But once you're up in that "I can't even fit this in an 4-8U sled" territory (whatever it is in a given decade) you're probably doing some kind of map/reduce thing, so there's a strong incentive to have a column-major layout. If you can periodically sort by some important column so much the better (log2 n binary search), but mostly you've got a bunch of mappers (which you work hard to get locality on relative to the DFS replicas where the disks live, maybe on the same machine, maybe in the same top-of-rack switch or whatever) zipping through different columns or column sets and producing eligible conceptual "rows" to go into your "shuffle/sort/reduce" pipeline to deal with joins and sorts and stuff like that.
I don't know how Google does it, but I think most everyone else started with something like the Hadoop ecosystem and many with something like Hive/HQL to give a SQL-like way to express that job, especially for ad-hoc queries (long-lived, rarely changing overnight jobs might get optimized into some lower-level representation).

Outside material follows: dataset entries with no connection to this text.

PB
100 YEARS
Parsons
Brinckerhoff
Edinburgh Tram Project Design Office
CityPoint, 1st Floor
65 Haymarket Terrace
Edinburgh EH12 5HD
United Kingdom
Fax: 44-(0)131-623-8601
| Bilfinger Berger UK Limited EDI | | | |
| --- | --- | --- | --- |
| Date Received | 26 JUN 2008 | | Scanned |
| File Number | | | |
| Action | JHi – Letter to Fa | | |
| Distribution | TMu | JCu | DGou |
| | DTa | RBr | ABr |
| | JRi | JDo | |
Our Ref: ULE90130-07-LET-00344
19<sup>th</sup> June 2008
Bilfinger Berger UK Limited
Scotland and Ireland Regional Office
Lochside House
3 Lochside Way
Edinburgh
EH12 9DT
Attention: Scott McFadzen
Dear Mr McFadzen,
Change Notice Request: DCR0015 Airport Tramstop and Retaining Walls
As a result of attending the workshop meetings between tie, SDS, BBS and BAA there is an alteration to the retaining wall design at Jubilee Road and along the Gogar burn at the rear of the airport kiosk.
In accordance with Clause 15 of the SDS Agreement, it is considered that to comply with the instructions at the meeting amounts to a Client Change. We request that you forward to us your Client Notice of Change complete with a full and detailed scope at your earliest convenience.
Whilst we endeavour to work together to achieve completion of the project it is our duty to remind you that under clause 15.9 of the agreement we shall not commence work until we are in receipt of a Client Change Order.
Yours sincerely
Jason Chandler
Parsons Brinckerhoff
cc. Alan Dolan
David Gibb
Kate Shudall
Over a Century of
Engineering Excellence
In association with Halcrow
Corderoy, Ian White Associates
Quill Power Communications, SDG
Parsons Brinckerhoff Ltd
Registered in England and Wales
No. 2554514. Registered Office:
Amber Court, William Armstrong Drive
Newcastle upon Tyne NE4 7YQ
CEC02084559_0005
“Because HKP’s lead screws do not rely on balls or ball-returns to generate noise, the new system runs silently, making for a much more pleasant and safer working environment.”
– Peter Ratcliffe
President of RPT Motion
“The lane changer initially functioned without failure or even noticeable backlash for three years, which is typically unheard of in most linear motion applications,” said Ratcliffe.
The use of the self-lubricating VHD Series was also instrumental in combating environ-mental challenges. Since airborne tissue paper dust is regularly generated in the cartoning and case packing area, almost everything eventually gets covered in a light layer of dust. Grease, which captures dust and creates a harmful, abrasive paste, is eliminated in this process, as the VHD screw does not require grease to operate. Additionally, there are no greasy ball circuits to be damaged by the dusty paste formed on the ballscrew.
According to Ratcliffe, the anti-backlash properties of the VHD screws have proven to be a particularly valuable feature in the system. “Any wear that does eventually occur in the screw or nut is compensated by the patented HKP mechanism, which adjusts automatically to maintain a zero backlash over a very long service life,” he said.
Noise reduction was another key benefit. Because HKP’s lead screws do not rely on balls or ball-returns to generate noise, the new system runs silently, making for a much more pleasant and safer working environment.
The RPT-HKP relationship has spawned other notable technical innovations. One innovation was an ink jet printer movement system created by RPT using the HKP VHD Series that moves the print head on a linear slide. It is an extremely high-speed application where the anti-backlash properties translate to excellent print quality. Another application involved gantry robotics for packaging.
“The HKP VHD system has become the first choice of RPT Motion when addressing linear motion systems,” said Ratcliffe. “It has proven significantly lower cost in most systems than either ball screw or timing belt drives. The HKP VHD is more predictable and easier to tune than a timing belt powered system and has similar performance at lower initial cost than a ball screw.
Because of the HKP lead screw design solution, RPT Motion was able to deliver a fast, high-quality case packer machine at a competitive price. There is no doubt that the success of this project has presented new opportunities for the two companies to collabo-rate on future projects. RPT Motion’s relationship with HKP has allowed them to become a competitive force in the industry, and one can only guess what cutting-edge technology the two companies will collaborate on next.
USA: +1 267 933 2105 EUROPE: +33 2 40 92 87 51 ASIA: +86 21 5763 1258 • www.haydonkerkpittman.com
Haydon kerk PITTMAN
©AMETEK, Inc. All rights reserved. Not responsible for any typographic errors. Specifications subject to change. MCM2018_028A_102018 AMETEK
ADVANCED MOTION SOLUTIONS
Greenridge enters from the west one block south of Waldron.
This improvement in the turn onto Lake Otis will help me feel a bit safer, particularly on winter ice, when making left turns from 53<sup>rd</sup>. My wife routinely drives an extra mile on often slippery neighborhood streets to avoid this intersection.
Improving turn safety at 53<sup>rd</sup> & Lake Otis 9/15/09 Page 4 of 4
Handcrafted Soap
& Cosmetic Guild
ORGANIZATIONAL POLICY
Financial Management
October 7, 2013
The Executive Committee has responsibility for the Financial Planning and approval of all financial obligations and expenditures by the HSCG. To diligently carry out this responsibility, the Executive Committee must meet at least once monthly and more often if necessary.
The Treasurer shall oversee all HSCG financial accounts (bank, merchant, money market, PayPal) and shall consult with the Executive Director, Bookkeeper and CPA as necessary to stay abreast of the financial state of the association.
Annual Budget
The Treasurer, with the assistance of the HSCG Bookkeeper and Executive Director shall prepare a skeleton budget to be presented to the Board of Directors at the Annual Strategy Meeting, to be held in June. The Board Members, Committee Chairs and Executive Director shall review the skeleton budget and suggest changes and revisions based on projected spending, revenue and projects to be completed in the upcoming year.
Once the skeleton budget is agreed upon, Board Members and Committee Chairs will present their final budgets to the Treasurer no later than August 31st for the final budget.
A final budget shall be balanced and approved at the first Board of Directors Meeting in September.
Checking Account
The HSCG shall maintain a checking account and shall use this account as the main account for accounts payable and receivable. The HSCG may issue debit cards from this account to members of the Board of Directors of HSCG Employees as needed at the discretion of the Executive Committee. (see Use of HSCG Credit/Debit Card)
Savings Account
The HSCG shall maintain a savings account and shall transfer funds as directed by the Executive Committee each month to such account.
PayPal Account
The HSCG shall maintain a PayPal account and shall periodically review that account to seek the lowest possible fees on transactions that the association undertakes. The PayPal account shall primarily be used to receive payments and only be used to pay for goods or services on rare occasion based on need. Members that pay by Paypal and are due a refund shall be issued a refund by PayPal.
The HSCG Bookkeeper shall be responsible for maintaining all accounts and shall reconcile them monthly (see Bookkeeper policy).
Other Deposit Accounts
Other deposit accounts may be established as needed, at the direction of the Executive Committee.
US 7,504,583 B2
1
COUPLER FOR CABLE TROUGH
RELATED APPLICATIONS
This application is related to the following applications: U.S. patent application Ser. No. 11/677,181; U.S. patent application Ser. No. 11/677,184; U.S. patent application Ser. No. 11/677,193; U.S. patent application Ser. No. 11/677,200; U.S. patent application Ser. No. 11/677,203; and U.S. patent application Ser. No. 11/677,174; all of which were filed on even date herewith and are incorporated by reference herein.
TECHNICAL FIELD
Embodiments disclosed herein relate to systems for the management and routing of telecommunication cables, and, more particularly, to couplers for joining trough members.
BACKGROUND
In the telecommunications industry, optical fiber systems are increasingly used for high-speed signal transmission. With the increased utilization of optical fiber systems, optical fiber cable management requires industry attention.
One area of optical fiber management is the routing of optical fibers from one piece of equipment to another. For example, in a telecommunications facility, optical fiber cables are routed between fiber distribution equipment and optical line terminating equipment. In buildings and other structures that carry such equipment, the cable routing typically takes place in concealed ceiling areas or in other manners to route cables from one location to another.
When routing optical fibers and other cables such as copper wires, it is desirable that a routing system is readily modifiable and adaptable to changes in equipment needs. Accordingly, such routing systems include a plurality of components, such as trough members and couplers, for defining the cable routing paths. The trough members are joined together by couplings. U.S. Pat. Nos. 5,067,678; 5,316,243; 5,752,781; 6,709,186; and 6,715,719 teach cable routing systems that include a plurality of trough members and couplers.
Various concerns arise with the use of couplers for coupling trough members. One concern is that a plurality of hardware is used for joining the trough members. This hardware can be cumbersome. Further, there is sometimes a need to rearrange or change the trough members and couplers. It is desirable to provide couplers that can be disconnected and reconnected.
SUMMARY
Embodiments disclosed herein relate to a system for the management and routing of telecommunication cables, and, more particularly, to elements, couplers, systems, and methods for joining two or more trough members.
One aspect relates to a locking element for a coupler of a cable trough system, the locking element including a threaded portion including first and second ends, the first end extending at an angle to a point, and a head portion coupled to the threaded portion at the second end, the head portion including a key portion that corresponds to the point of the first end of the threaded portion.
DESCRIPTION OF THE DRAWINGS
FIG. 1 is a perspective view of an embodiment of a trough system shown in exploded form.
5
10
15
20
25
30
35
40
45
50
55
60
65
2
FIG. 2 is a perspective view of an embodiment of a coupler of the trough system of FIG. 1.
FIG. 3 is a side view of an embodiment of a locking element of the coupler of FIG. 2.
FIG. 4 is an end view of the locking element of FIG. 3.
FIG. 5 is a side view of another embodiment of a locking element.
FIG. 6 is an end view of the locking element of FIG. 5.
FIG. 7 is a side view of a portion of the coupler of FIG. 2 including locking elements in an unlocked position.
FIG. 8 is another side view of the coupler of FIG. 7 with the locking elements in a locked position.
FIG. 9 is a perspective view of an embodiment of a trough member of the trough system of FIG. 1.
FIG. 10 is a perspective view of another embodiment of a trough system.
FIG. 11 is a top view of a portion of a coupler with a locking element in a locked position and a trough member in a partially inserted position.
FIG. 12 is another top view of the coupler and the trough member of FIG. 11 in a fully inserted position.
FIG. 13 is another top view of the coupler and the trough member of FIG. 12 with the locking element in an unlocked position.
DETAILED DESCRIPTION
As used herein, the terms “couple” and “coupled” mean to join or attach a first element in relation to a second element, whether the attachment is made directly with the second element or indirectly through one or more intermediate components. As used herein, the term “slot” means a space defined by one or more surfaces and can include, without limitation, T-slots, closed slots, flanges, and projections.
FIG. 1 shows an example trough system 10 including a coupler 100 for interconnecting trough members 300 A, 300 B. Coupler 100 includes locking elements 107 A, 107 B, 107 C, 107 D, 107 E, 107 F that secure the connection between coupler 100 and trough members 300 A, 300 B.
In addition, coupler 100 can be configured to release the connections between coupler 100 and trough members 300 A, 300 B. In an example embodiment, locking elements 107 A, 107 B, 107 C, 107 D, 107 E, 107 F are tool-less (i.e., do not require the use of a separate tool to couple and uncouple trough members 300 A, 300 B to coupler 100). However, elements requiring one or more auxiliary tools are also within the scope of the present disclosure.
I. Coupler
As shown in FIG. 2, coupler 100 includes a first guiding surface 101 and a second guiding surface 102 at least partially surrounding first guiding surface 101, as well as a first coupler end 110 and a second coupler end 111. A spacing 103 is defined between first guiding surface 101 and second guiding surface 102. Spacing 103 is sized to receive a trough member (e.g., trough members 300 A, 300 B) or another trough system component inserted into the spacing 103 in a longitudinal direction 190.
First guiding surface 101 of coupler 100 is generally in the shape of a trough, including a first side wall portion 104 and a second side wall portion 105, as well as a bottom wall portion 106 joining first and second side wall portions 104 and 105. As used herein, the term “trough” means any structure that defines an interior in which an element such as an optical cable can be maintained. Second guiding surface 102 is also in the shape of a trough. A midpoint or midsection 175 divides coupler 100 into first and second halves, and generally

Around the time I was getting out of that game, Spark was starting to get really big, which was due to some combination of RAM getting really abundant and just kind of a re-think on what was by then a pretty old cost model. I have no idea what people are doing now.
I'd love it if someone with up-to-date knowledge about how this stuff works these days chimed in.
That said, they've kind of introduced it with the Search Optimization Service, which is like an index across the whole table for fast lookups, but even that is automatically maintained in your behalf.
the indices is nice, but the bigger selling feature for me is if you have many services, and each services data are in the warehouse, you can join against them all together.